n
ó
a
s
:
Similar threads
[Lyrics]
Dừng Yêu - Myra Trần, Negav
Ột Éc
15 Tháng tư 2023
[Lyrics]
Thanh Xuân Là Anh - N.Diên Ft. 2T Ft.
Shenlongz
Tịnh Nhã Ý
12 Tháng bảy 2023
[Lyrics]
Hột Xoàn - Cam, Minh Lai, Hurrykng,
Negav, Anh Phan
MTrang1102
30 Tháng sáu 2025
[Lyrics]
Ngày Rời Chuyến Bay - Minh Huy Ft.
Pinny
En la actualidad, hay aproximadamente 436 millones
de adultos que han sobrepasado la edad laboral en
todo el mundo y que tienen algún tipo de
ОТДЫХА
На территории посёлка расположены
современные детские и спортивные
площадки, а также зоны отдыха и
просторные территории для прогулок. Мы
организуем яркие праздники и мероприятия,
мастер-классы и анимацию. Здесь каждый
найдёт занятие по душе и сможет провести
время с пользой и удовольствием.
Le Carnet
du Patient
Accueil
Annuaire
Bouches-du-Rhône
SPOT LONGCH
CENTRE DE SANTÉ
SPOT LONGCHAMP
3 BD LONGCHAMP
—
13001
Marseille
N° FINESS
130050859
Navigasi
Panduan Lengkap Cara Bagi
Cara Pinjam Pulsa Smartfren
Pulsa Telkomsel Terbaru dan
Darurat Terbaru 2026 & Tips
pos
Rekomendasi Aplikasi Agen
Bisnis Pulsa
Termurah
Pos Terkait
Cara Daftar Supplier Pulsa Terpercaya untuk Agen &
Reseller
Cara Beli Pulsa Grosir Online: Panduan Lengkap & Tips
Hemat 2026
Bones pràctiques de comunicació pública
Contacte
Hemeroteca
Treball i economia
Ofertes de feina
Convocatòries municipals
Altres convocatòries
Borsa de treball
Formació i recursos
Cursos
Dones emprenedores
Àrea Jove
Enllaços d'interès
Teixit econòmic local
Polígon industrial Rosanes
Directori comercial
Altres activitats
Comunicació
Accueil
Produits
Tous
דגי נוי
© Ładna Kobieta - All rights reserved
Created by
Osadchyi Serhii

▶ **Angaben zur Aufgabe**
Nenne jede Zeile oben, in der das Wort „Tips“ vorkommt. Achte dabei auf Groß- und Kleinschreibung.

▶ **Ergebnis der Aufgabe**
Darurat Terbaru 2026 & Tips
Cara Beli Pulsa Grosir Online: Panduan Lengkap & Tips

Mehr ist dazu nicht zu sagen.